ENTRIES PROVIDED:
[start]
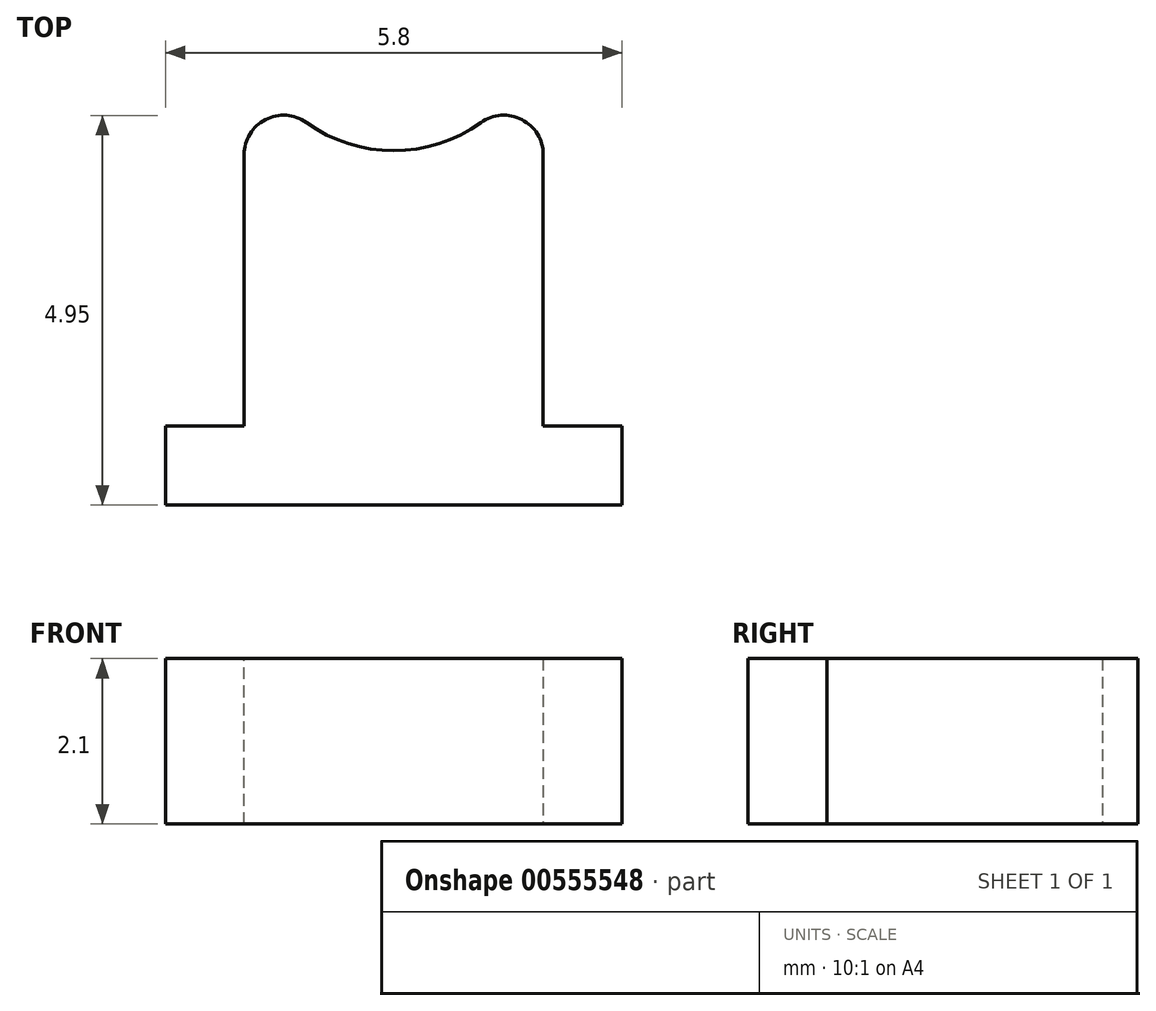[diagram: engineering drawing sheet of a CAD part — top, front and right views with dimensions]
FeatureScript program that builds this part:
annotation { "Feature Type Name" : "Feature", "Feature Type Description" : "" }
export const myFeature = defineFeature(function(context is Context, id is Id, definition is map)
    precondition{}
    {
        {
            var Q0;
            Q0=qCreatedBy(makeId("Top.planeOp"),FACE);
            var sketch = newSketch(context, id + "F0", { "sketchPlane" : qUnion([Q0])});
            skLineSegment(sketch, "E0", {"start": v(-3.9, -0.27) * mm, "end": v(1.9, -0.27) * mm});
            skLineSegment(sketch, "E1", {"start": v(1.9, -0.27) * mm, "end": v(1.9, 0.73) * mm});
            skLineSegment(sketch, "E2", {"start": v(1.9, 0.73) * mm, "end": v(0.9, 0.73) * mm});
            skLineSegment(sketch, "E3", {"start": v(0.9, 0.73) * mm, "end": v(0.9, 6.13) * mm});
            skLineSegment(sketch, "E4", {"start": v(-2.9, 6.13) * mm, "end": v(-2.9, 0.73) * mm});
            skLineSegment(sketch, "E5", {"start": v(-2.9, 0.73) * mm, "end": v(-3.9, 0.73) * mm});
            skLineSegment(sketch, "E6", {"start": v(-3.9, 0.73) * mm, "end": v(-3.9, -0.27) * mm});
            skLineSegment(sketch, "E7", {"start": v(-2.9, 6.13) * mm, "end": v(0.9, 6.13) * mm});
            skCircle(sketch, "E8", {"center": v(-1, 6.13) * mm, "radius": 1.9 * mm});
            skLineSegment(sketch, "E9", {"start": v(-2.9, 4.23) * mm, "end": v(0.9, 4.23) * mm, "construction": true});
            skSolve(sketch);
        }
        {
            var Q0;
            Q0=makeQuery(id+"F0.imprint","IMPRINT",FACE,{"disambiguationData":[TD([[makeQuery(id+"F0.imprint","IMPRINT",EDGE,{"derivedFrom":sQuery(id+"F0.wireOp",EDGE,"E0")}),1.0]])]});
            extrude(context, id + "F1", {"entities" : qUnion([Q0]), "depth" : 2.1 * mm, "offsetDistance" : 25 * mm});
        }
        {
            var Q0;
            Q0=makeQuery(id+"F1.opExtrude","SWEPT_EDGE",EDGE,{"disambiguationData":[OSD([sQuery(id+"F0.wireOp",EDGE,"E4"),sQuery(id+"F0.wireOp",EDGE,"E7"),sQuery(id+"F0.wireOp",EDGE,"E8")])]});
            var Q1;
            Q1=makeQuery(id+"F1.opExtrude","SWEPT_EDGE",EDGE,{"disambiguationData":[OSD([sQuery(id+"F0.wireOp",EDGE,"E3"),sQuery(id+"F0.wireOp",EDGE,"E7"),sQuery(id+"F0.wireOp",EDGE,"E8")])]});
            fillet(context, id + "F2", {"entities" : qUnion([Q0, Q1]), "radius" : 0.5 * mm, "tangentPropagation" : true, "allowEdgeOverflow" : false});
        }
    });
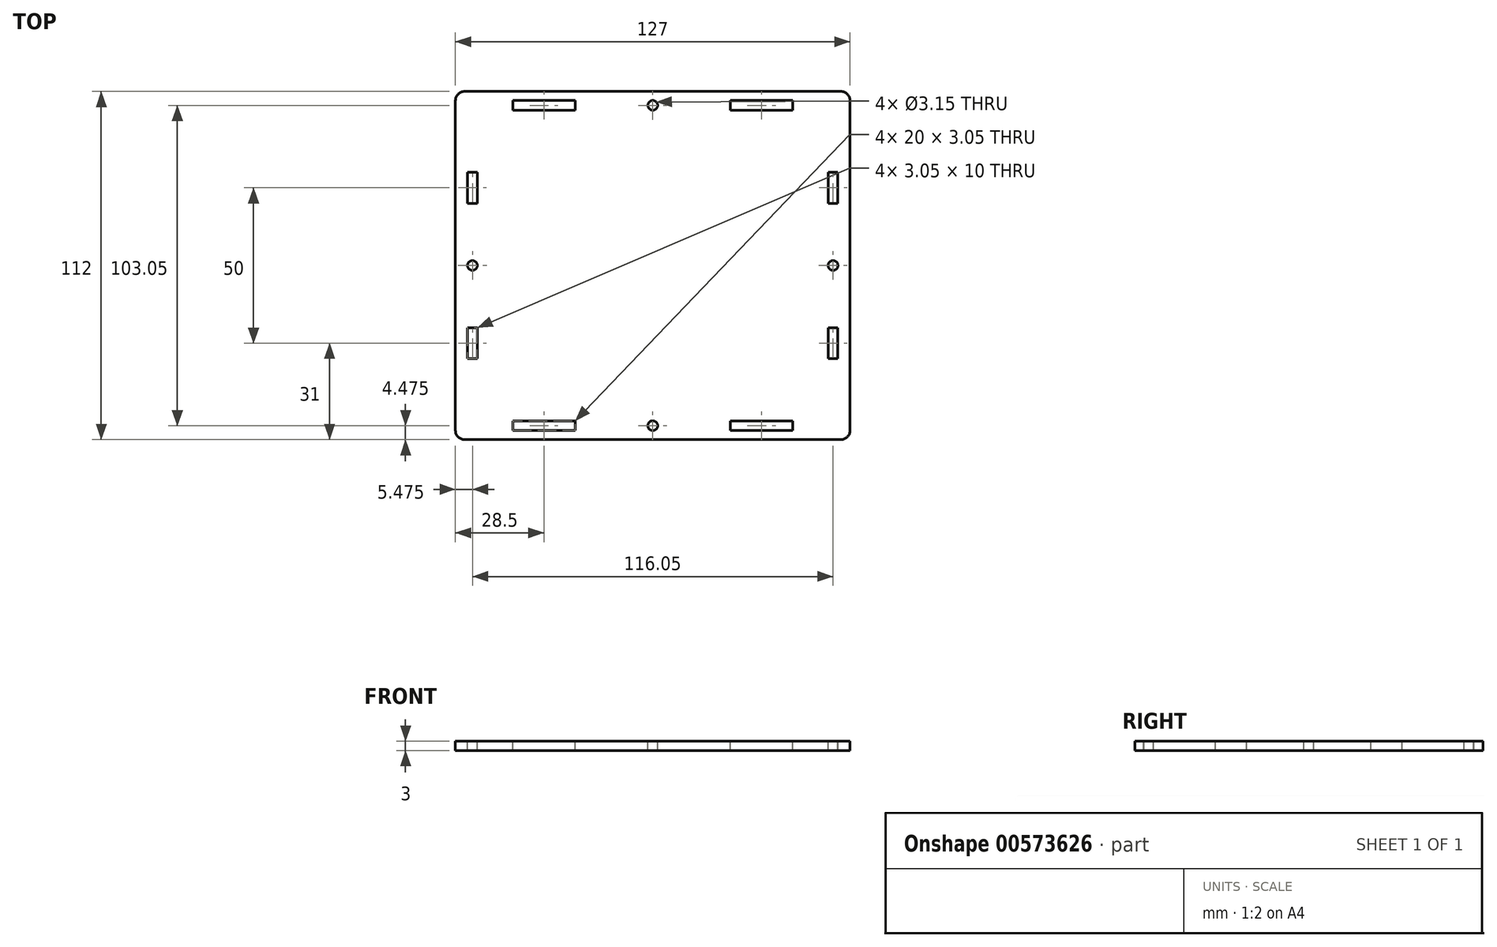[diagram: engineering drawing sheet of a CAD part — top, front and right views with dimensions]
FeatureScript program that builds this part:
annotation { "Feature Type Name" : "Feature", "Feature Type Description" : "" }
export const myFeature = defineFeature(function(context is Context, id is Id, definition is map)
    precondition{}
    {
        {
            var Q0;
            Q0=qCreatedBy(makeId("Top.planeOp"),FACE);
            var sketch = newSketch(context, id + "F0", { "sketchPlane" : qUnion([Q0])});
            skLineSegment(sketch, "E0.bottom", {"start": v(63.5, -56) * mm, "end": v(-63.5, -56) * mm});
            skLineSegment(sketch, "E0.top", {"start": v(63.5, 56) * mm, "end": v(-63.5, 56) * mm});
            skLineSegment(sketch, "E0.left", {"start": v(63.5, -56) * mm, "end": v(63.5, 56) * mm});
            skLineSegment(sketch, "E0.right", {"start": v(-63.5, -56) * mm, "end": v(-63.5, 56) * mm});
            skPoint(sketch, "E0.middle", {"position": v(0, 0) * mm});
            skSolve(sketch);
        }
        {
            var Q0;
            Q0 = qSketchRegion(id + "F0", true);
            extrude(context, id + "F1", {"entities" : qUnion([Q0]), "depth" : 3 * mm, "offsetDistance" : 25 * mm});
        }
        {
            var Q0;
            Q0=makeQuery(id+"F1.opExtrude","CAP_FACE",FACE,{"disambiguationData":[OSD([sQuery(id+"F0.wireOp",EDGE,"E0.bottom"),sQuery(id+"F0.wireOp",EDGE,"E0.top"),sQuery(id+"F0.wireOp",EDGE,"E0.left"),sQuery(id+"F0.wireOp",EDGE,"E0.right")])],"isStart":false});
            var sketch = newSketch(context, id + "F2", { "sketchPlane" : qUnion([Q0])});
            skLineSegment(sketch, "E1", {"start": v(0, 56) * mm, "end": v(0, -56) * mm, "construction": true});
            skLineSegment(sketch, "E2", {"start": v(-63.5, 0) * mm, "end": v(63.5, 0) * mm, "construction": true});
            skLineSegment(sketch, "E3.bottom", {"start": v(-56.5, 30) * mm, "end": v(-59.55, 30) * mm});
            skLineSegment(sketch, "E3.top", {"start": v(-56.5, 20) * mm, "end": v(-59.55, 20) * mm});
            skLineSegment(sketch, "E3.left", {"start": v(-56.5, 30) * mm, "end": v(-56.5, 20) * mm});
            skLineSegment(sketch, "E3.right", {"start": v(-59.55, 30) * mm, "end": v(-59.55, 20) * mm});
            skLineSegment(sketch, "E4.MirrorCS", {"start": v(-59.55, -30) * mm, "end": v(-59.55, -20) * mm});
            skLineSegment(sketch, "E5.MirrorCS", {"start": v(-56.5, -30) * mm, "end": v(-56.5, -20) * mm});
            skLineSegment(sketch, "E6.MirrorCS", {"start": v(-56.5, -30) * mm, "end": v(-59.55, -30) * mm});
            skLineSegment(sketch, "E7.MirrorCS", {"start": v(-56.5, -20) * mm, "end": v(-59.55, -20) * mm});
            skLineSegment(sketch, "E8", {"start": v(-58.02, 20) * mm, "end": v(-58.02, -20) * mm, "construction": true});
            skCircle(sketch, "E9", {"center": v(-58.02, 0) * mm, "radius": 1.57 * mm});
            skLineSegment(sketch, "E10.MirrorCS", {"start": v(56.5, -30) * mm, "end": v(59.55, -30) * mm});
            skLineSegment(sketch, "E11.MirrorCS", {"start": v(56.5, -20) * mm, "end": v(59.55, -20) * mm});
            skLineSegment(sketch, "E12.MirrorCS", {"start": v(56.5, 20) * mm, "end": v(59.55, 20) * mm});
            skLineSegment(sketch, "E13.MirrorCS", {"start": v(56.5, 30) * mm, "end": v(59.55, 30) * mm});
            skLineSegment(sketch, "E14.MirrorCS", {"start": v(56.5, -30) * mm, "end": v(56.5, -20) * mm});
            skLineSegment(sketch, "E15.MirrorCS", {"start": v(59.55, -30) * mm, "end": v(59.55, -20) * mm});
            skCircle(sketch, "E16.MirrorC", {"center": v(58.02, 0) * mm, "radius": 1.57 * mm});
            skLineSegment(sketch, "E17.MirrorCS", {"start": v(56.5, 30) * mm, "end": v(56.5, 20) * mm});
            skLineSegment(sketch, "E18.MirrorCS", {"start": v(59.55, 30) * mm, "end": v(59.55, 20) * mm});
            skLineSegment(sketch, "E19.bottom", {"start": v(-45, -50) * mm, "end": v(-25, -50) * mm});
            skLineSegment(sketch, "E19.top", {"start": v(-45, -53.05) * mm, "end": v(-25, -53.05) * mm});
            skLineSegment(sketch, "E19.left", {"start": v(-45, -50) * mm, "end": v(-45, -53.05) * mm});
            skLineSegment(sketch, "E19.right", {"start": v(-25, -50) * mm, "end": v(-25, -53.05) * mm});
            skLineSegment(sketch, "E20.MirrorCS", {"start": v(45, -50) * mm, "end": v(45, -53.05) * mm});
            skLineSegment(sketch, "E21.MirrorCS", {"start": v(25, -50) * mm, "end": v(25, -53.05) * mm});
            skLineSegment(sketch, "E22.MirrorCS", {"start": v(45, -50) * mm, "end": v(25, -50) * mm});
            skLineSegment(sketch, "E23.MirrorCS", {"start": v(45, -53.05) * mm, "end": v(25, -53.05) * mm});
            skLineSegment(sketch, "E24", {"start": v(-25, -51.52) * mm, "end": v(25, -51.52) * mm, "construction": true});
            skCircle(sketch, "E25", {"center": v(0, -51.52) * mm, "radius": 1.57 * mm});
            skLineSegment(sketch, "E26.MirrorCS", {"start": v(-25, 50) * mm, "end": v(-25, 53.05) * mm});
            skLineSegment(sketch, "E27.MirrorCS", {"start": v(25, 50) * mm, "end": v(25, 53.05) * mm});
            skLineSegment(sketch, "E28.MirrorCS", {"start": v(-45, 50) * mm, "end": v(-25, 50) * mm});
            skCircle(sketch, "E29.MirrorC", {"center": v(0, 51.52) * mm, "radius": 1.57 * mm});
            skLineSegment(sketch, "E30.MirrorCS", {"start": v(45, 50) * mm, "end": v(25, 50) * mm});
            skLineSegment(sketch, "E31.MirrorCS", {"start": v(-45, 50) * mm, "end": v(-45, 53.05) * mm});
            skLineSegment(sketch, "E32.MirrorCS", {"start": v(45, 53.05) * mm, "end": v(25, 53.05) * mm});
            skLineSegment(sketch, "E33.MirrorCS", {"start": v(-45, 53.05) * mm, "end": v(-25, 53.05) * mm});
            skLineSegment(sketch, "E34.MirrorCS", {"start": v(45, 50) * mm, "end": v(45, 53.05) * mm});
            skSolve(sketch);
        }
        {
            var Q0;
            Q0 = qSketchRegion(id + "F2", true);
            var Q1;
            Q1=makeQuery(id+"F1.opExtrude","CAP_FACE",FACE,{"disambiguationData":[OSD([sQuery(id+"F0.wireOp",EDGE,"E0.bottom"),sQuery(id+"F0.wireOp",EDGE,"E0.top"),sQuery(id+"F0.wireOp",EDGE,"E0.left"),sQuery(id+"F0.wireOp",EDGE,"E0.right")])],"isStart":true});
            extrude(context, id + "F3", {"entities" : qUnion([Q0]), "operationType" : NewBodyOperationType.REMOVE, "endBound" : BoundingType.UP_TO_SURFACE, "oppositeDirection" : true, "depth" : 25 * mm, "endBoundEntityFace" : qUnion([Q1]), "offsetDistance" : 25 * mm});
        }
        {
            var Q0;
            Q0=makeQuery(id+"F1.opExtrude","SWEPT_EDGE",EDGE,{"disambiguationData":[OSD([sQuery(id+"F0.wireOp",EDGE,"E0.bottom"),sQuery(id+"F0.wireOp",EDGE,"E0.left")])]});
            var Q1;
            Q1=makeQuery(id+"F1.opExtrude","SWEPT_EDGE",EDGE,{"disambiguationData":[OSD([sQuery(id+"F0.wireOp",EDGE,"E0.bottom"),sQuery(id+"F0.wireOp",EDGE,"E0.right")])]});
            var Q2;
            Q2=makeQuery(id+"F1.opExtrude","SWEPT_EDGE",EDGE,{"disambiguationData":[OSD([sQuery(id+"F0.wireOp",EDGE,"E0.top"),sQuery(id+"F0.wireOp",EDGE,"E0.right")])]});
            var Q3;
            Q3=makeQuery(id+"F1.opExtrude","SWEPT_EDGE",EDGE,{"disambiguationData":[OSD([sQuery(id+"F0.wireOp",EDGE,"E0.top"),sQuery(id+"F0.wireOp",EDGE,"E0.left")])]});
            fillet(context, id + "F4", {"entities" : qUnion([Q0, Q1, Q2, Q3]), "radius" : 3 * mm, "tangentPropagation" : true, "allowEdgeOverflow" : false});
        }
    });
[end]
WHAT NEEDS TO BE DONE:
Rewrite the data as a Markdown table with the columns n and Line, starting at the first line of the data and stopping after the line that contains "v(-1, 6.13) *". Number each row, skip blank lines, and leave the pictures out of the table.

ANSWER FOR THE TASK:
| n | Line |
|---|---|
| 1 | [diagram: engineering drawing sheet of a CAD part — top, front and right views with dimensions] |
| 2 | FeatureScript program that builds this part: |
| 3 | annotation { "Feature Type Name" : "Feature", "Feature Type Description" : "" } |
| 4 | export const myFeature = defineFeature(function(context is Context, id is Id, definition is map) |
| 5 |     precondition{} |
| 6 |     { |
| 7 |         { |
| 8 |             var Q0; |
| 9 |             Q0=qCreatedBy(makeId("Top.planeOp"),FACE); |
| 10 |             var sketch = newSketch(context, id + "F0", { "sketchPlane" : qUnion([Q0])}); |
| 11 |             skLineSegment(sketch, "E0", {"start": v(-3.9, -0.27) * mm, "end": v(1.9, -0.27) * mm}); |
| 12 |             skLineSegment(sketch, "E1", {"start": v(1.9, -0.27) * mm, "end": v(1.9, 0.73) * mm}); |
| 13 |             skLineSegment(sketch, "E2", {"start": v(1.9, 0.73) * mm, "end": v(0.9, 0.73) * mm}); |
| 14 |             skLineSegment(sketch, "E3", {"start": v(0.9, 0.73) * mm, "end": v(0.9, 6.13) * mm}); |
| 15 |             skLineSegment(sketch, "E4", {"start": v(-2.9, 6.13) * mm, "end": v(-2.9, 0.73) * mm}); |
| 16 |             skLineSegment(sketch, "E5", {"start": v(-2.9, 0.73) * mm, "end": v(-3.9, 0.73) * mm}); |
| 17 |             skLineSegment(sketch, "E6", {"start": v(-3.9, 0.73) * mm, "end": v(-3.9, -0.27) * mm}); |
| 18 |             skLineSegment(sketch, "E7", {"start": v(-2.9, 6.13) * mm, "end": v(0.9, 6.13) * mm}); |
| 19 |             skCircle(sketch, "E8", {"center": v(-1, 6.13) * mm, "radius": 1.9 * mm}); |